PETER - Clement Clarke Moore Poems


Poems » clement clarke moore » peter


Strong and slippery, built for the midnight grass-party confronted by four cats,
    he sleeps his time away -- the detached first claw on his foreleg which corresponds
    to the thumb, retracted to its tip; the small tuft of fronds
        or katydid legs above each eye, still numbering the units in each group;
            the shadbones regularly set about his mouth, to droop or rise

in unison like the porcupine's quills -- motionless. He lets himself be flat­
    tened out by gravity, as it were a piece of seaweed tamed and weakened by
    exposure to the sun; compelled when extended, to lie
        stationary. Sleep is the result of his delusion that one must do as
            well as one can for oneself; sleep -- epitome of what is to

him as to the average person, the end of life. Demonstrate on him how
    the lady caught the dangerous southern snake, placing a forked stick on either
    side of its innocuous neck; one need not try to stir
        him up; his prune shaped head and alligator eyes are not a party to the
            joke. Lifted and handled, he may be dangled like an eel or set

up on the forearm like a mouse; his eyes bisected by pupils of a pin's
    width, are flickeringly exhibited, then covered up. May be? I should say,
    might have been; when he has been got the better of in a
        dream -- as in a fight with nature or with cats -- we all know it. Profound sleep is
            not with him, a fixed illusion. Springing about with froglike ac­

curacy, emitting jerky cries when taken in the hand, he is himself
    again; to sit caged by the rungs of a domestic chair would be unprofit­
    able -- human. What is the good of hypocrisy? It
        is permissible to choose one's employment, to abandon the wire nail, the
            roly-poly, when it shows signs of being no longer a pleas­

ure, to score the adjacent magazine with a double line of strokes.
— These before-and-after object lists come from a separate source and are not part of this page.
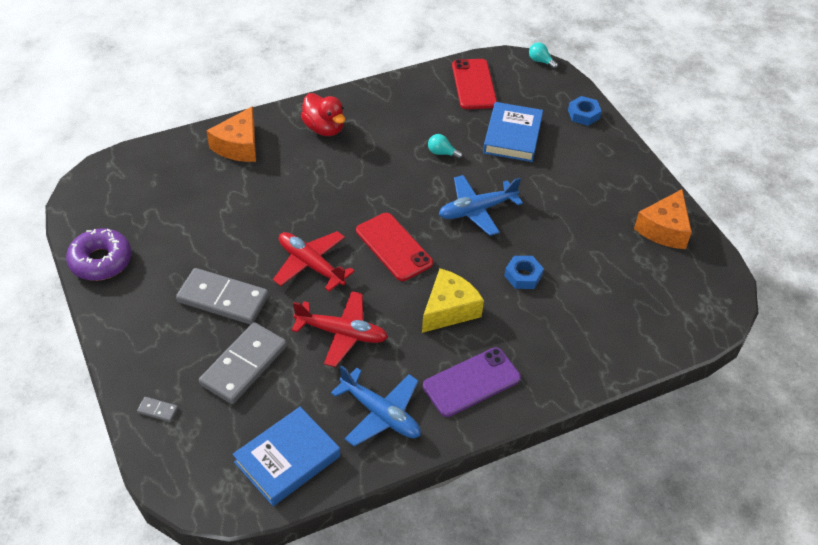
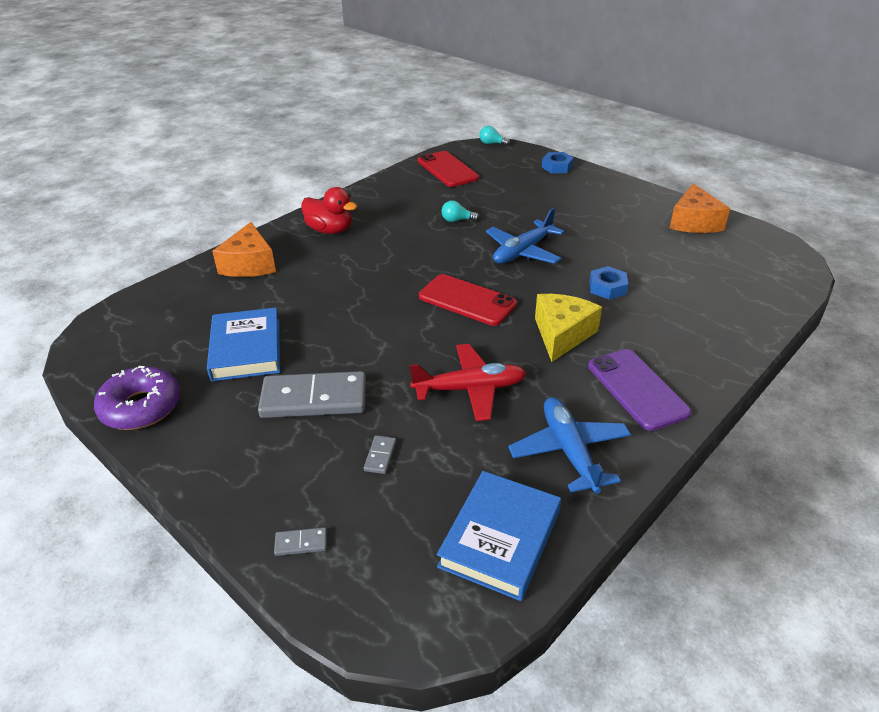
camera: 20 degrees left, 10 degrees down
(243, 365) = (380, 456): grey domino -> grey domino, size x0.40
(311, 265) = (392, 339): red plane -> none
(380, 414) = (569, 451): blue plane -> blue plane turned 120 degrees counterclockwise
(471, 382) = (637, 389): purple phone -> purple phone turned 60 degrees counterclockwise
(512, 136) = (510, 194): blue book -> blue book (246, 349)

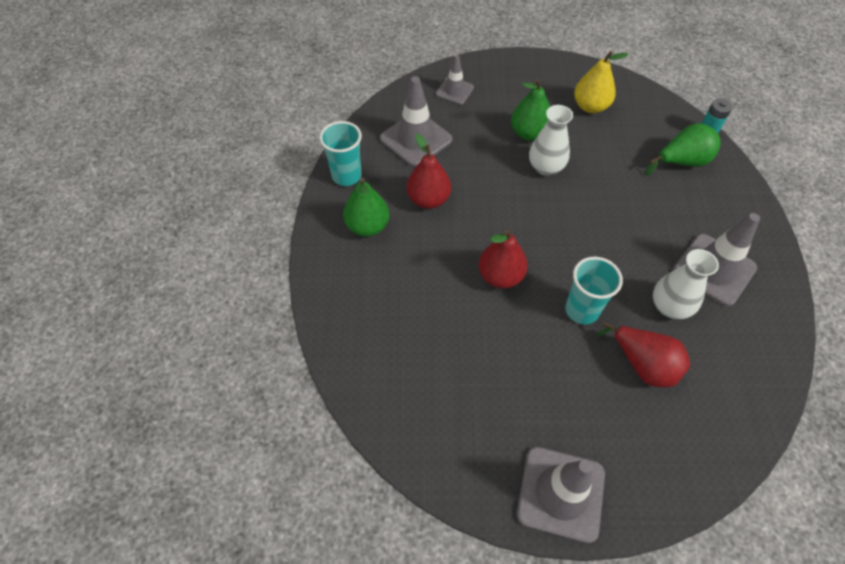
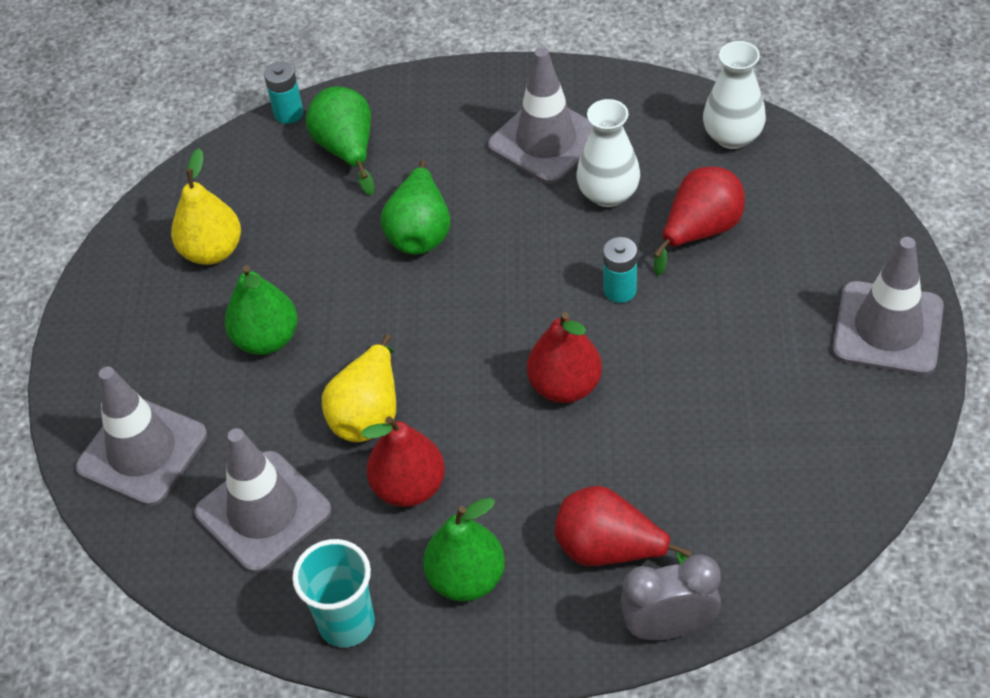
camera: 85 degrees left, 5 degrees down
(325, 325) = (669, 627): none -> grey clock
(380, 296) = (610, 549): none -> red pear
(454, 91) = (142, 451): grey traffic cone -> grey traffic cone, size x1.70
(479, 180) = (368, 413): none -> yellow pear
(545, 167) = (346, 319): white vase -> white vase (732, 136)
(582, 310) = (620, 290): turquoise cup -> turquoise battery
(618, 200) = (420, 232): none -> green pear

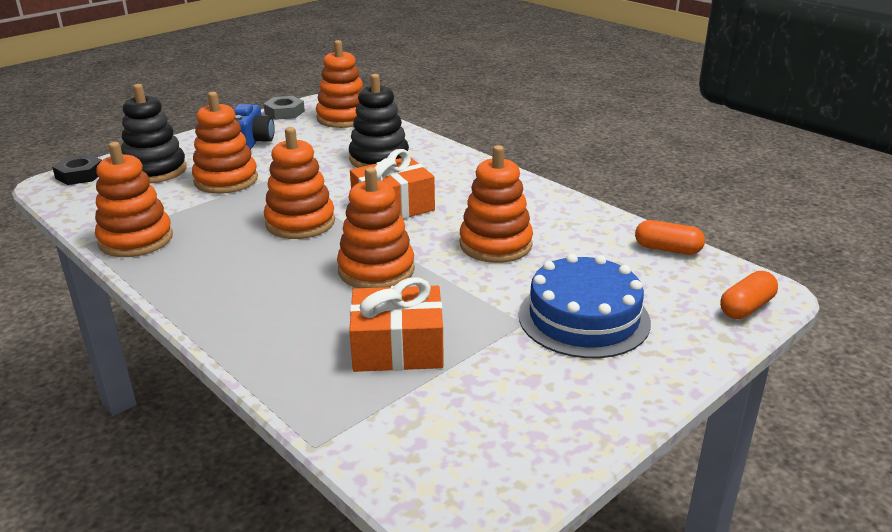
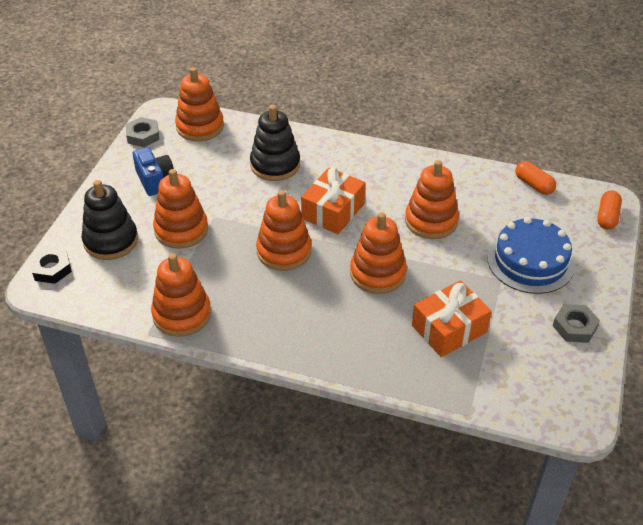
camera: 30 degrees left, 15 degrees up
(575, 406) = (574, 327): none -> grey nut
(667, 249) = (533, 185): orange capsule -> orange capsule turned 60 degrees clockwise

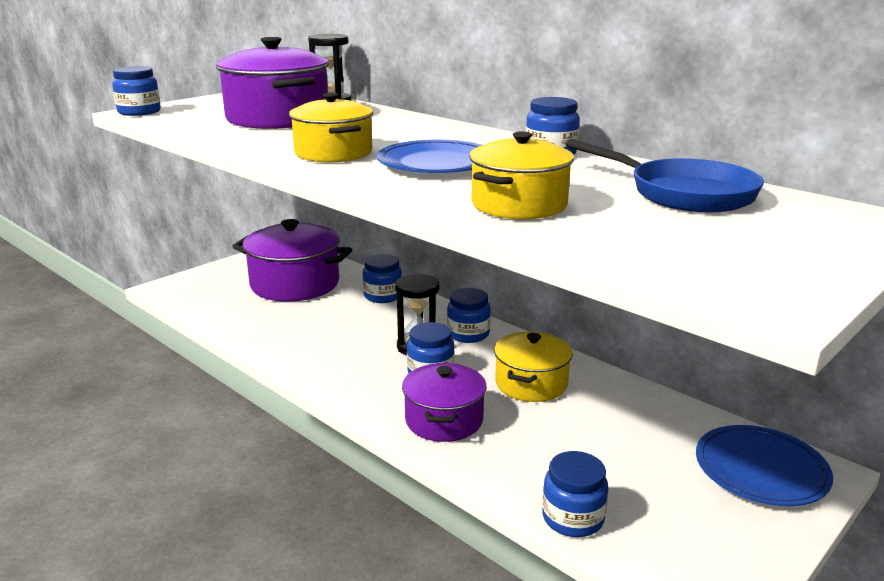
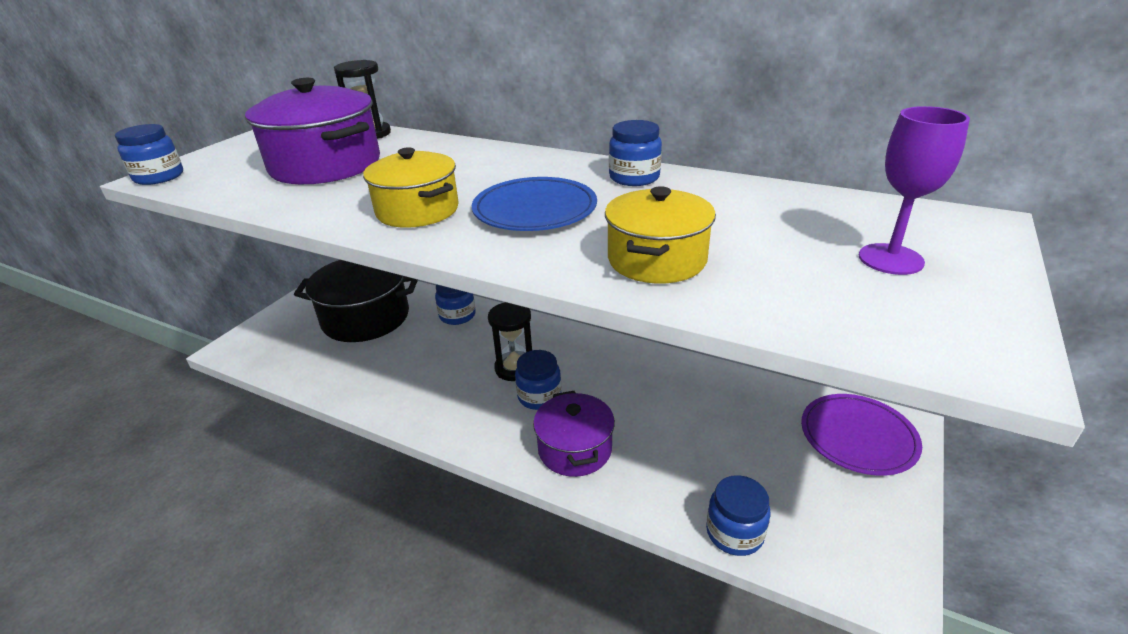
camera: 15 degrees left, 10 degrees up
(295, 284) = (366, 318): purple pot -> black pot
(468, 334) = (554, 344): blue jar -> none
(531, 384) = (633, 388): yellow pot -> none
(683, 193) = (792, 215): blue pan -> none
(751, 231) = (890, 259): none -> purple goblet
(761, 470) = (858, 437): blue plate -> purple plate

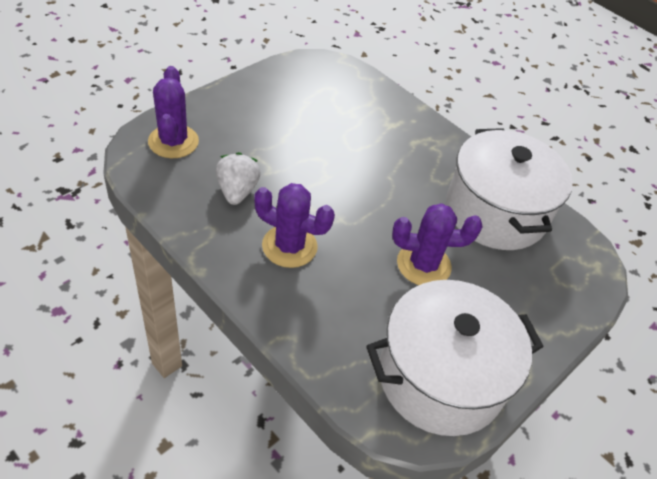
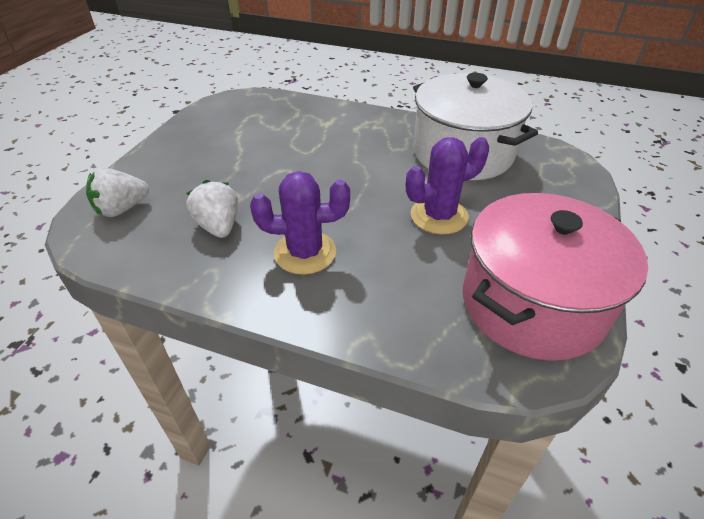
camera: 20 degrees left, 5 degrees down
(173, 142) = (122, 209): purple cactus -> white strawberry
(441, 377) = (532, 303): white pot -> pink pot

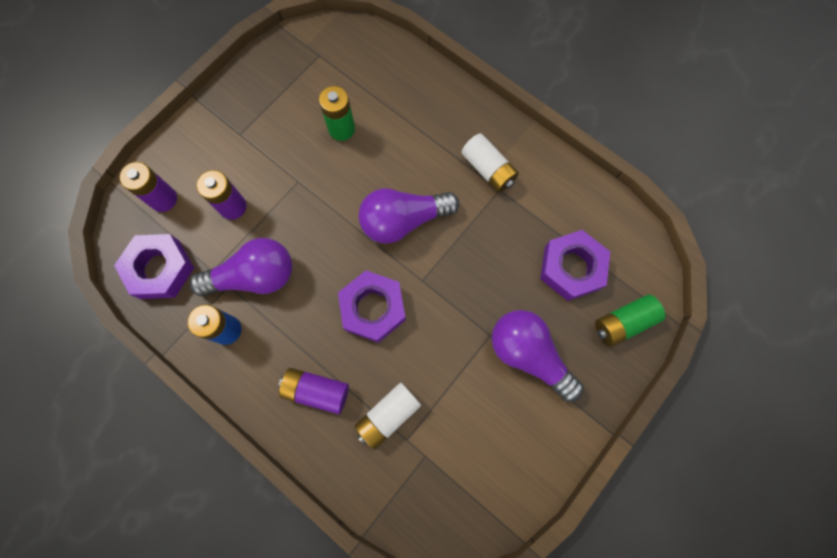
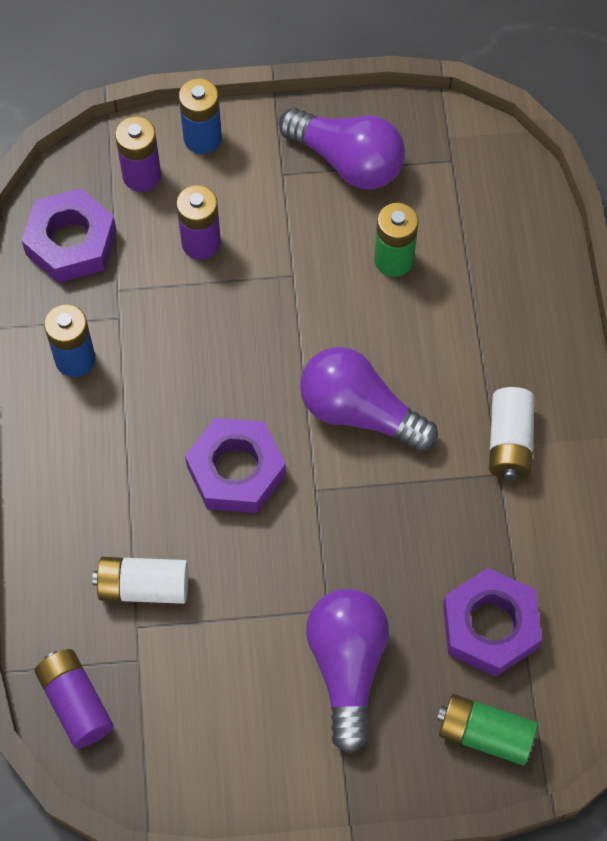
camera: 45 degrees right, 10 degrees down
(177, 151) = (202, 138): none -> blue battery
(254, 276) = (152, 331): purple light bulb -> purple light bulb (347, 161)
(316, 391) = (100, 497): purple battery -> purple battery (76, 703)

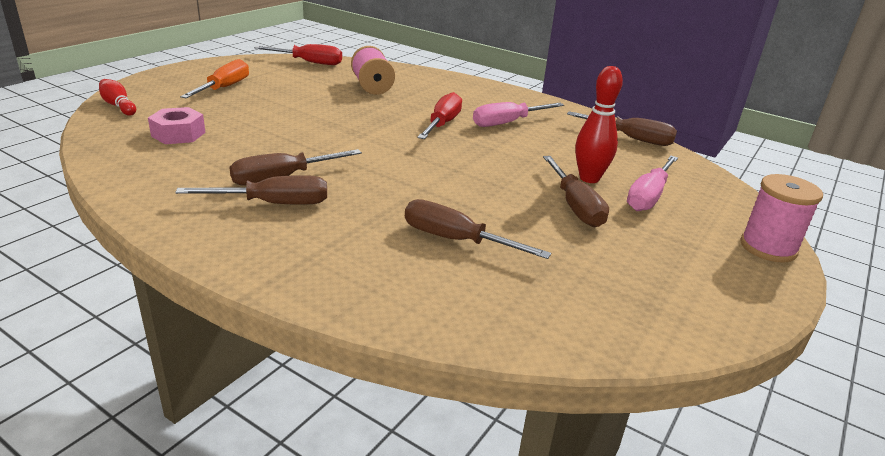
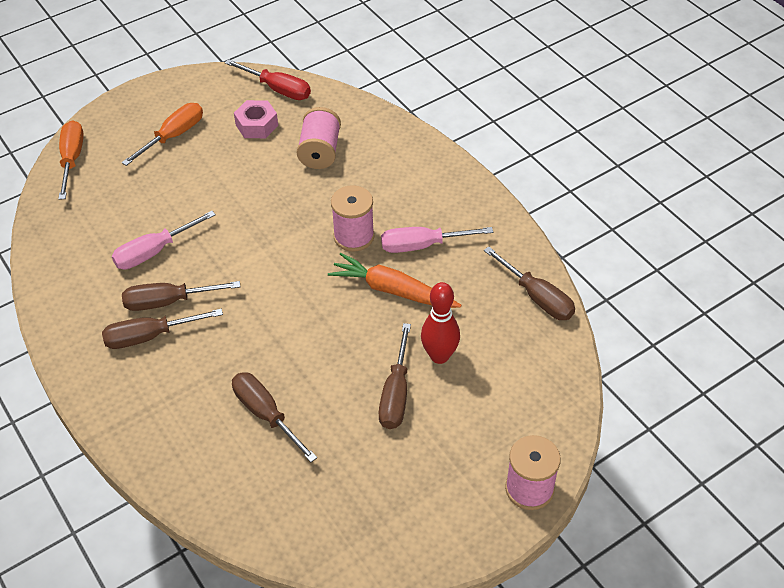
camera: 25 degrees right, 20 degrees up
(118, 106) = (72, 159): red bowling pin -> orange screwdriver
(178, 134) = (108, 217): pink nut -> pink nut (257, 125)
(275, 204) = (149, 336): brown screwdriver -> brown screwdriver turned 150 degrees clockwise
(442, 124) = (354, 236): red screwdriver -> pink spool
(507, 147) = (392, 290): none -> orange carrot
(648, 197) = (476, 395): pink screwdriver -> pink screwdriver (153, 252)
He can
    talk, but insolently says nothing. What of it? When one is frank, one's very
    presence is a compliment. It is clear that he can see
        the virtue of naturalness, that he is one of those who do not regard
            the published fact as a surrender. As for the disposition

invariably to affront, an animal with claws wants to have to use
    them; that eel-like extension of trunk into tail is not an accident. To
    leap, to lengthen out, divide the air -- to purloin, to pursue.
        to tell the hen: fly over the fence, go in the wrong way -- in your perturba­
            tion -- this is life; to do less would be nothing but dishonesty.